Quantitative Easing: The Tab

It looks like someone will be on the hook for a shortfall of $1.6 trillion, and guess who that will be?

Win McNamee/Getty Images
Current and former Federal Reserve chairmen, Jerome Powell, left, and Ben Bernanke, right, on May 19, 2023 at Washington, DC. Win McNamee/Getty Images

After the binge comes the tab: $1.6 trillion. That’s the hit American taxpayers face as a result of the Fed’s financial manipulations, in which the central bank racked up some $9 trillion in assets under the guise of “Quantitative Easing.” The idea was to stimulate the economy, buying long-term bonds to push down interest rates. Now that interest rates have jumped, though, the Fed is paying more for deposits in its vaults than it’s earning from its portfolio.

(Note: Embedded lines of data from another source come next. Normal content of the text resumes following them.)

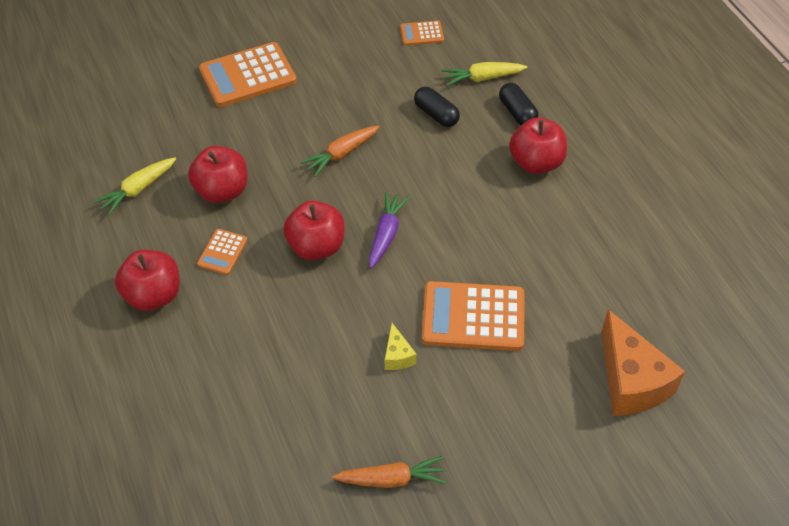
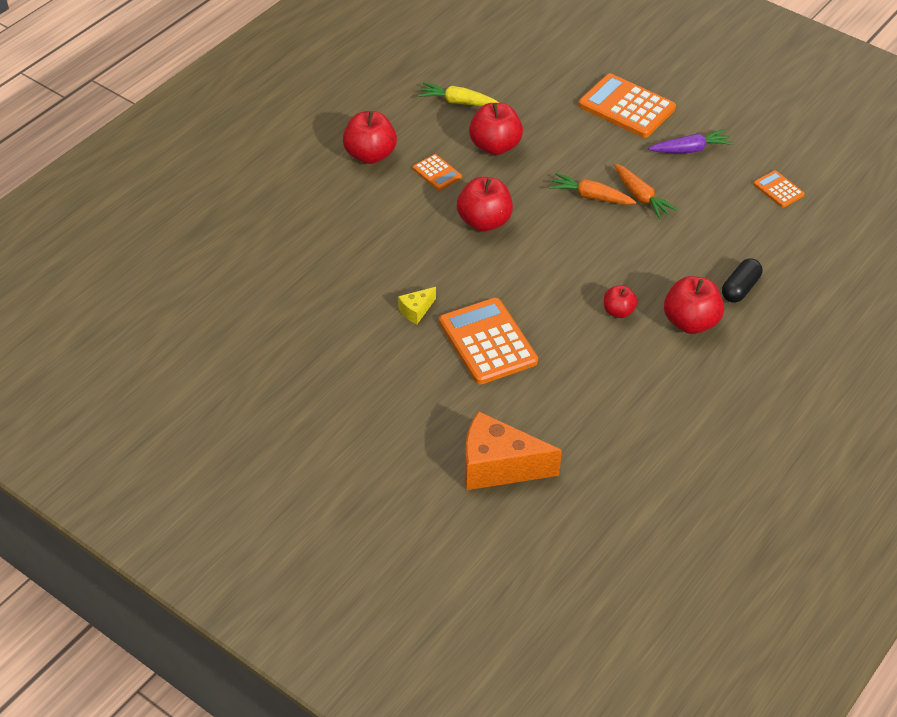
camera: 60 degrees right, 5 degrees down
orange calculator [197,229,247,275] -> orange calculator turned 120 degrees counterclockwise [413,154,462,191]
orange carrot [332,456,447,488] -> orange carrot moved to [614,164,678,219]
purple carrot [369,192,410,268] -> purple carrot moved to [648,129,733,153]
black capsule [414,87,460,127] -> none
yellow carrot [441,62,527,86] -> none
orange cheese [601,310,685,416] -> orange cheese turned 60 degrees clockwise [465,411,562,490]
none -> red apple [604,285,638,318]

In its Quantitative Easing spree, the central bank “took on a tremendous amount of interest rate risk,” an economist at the Bank Policy Institute, William “Bill” Nelson, warns. That’s because the Fed “purchased longer-term Treasury securities,” along with mortgage-backed securities, he writes. All of it, he adds, was “financed with short-term borrowing.” Now, the Fed is operating at a loss, and taxpayers will feel the pain.

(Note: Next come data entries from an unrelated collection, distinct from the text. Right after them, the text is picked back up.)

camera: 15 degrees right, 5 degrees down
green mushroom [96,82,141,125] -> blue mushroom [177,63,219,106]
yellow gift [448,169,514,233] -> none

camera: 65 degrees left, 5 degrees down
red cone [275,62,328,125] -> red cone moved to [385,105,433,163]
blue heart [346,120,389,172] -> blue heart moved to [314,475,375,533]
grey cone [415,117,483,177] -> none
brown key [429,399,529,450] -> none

Over a period of 16 years, Mr. Nelson reports — between the fourth quarters of 2023 and 2039 — the Fed’s “net interest income,” the money the central bank sends back to the Treasury, “will be about $1.6 trillion lower than if its balance sheet consisted solely of Treasury bills.” In short, if the Fed hadn’t been playing the markets in an effort to push down interest rates, it wouldn’t find itself saddled with a 13-figure albatross of red ink. 

Some $1 trillion of this taxpayer cost, Mr. Nelson writes, “is a direct result” of the fourth round of the Fed’s Quantitative Easing, “from May 2020 onwards.” That wave of asset buying brought the Fed’s balance sheet to nearly $9 trillion from just over $4 trillion before Covid. In this fourth round, the idea was to “remove duration risk from the market,” Mr. Nelson notes. Yet, he adds, the risk “does not disappear, of course, it is taken on by the Fed.”

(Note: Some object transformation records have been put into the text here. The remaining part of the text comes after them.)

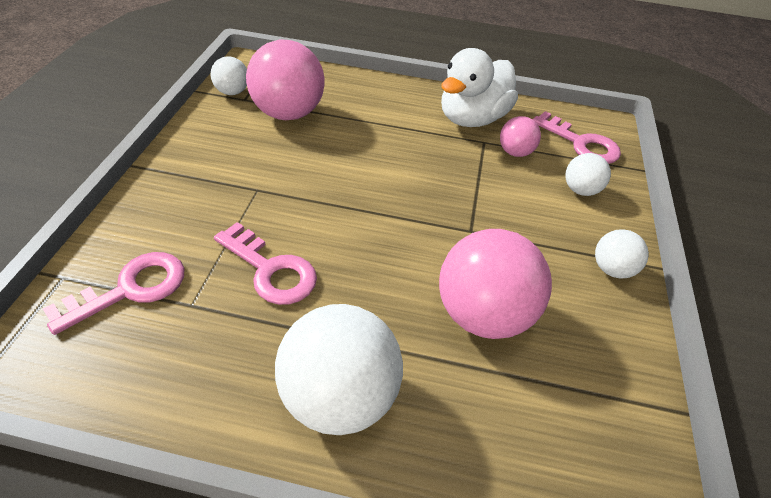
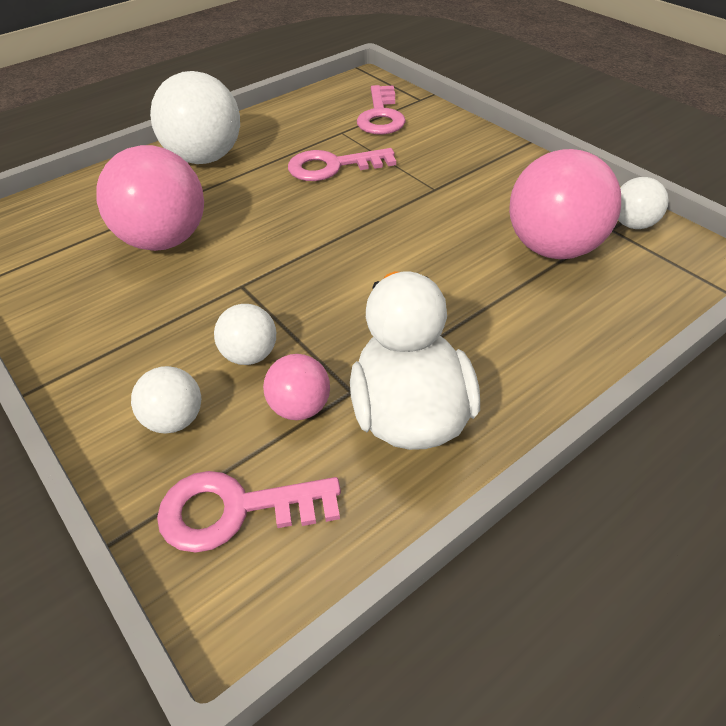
camera: 135 degrees right, 0 degrees up
white ball [595,229,649,278] -> white ball moved to [214,304,276,365]

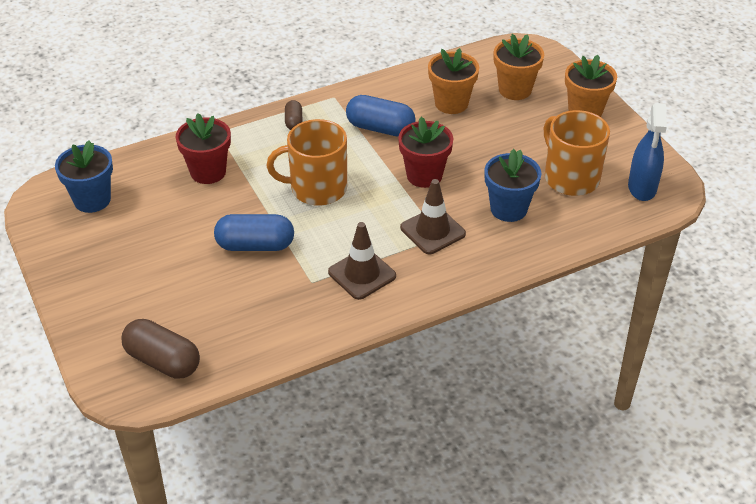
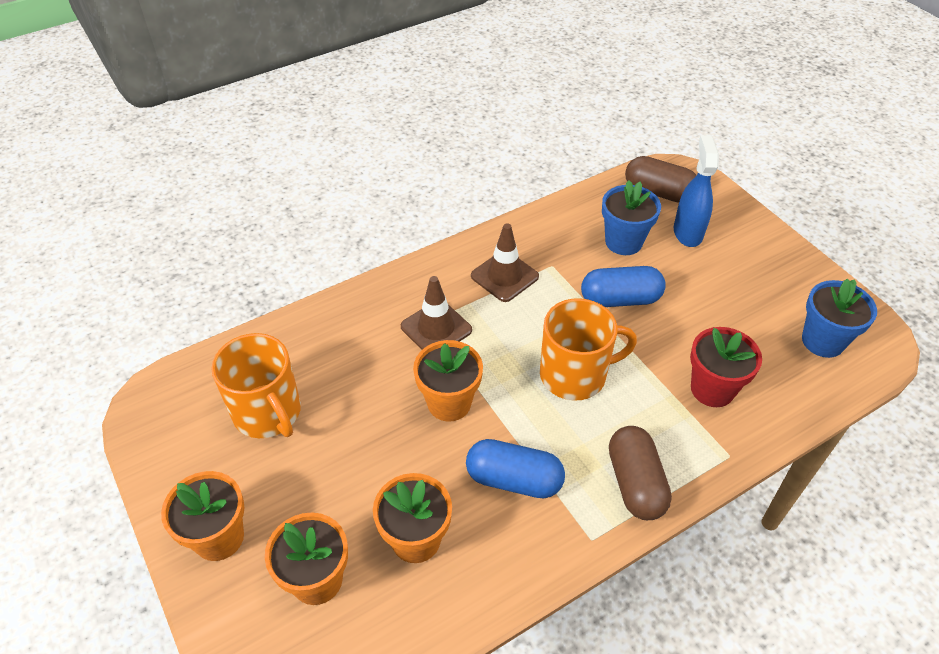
camera: 175 degrees right, 5 degrees up
brown capsule [285,100,303,130] -> brown capsule [609,426,672,520], size x1.88
red flower pot [398,117,453,188] -> orange flower pot [413,340,483,422]
blue flower pot [485,149,541,222] -> blue flower pot moved to [602,180,661,255]
blue spray bottle [628,103,667,201] -> blue spray bottle moved to [674,135,719,247]

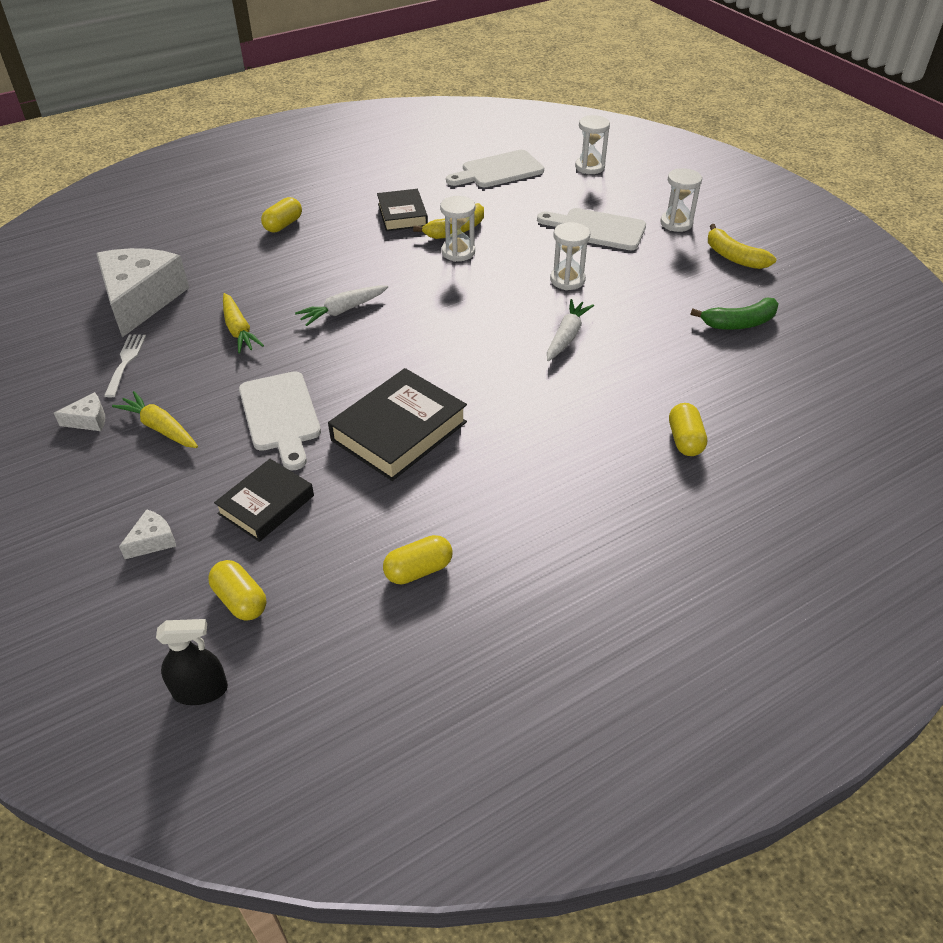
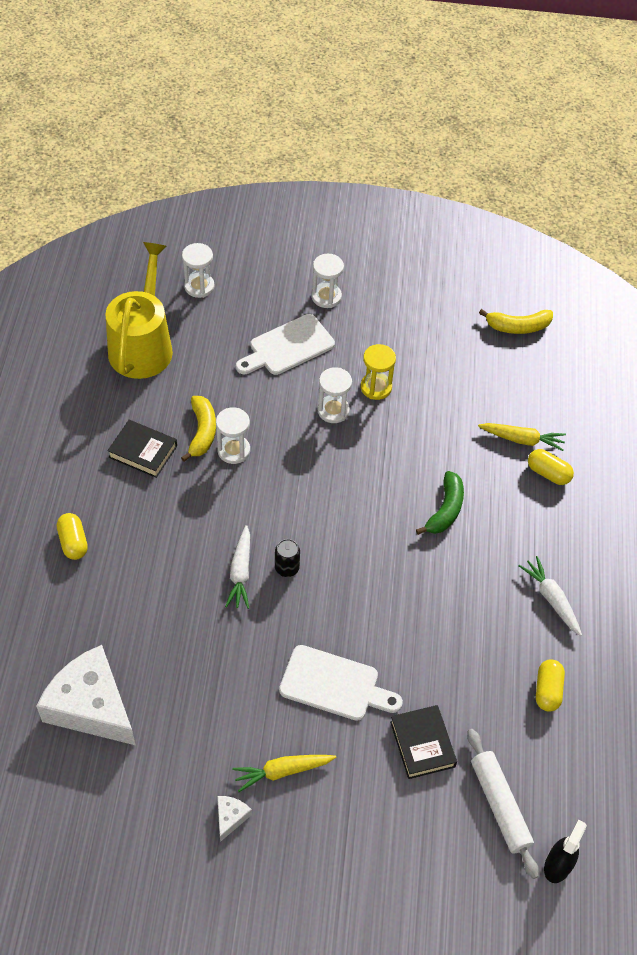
camera: 55 degrees left, 10 degrees up
white fork [104,335,146,397] -> none
white cheese [119,509,176,559] -> none
yellow capsule [208,560,266,621] -> white rolling pin [467,729,539,879]
yellow carrot [223,293,264,354] -> yellow carrot moved to [478,423,566,451]
black book [328,368,467,481] -> none
white cutting board [446,150,544,187] -> yellow watering can [105,242,173,379]
white carrot [547,299,594,361] -> white carrot moved to [519,556,582,636]
green banana [691,297,779,330] -> green banana moved to [416,471,464,535]
yellow banana [708,224,776,269] -> yellow banana moved to [479,309,553,334]
none -> black can [275,539,300,577]
none -> yellow hourglass [361,344,396,400]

Despite the inevitable losses that ensued from this strategy, Mr. Nelson is not among those Fed critics who have raised concerns over the bank’s solvency, or whether the red ink “will prevent the Fed from conducting monetary policy.” In Mr. Nelson’s view, though, the “question is whether the Fed understood and considered the risk it was taking.” He also asks whether the Fed adequately consulted the Congress on these matters. 

After all, Mr. Nelson writes, the Fed “continued its purchases” of assets even after the acute danger point of the Covid pandemic, “the Treasury market meltdown in March and April 2020,” was safely in the rear-view mirror. Had the Fed, Mr. Nelson asks, “discussed the risks with Congress, and concluded that the reward in terms of increased economic activity and higher inflation was worth the risk”? The economist leaves this as a rhetorical question. 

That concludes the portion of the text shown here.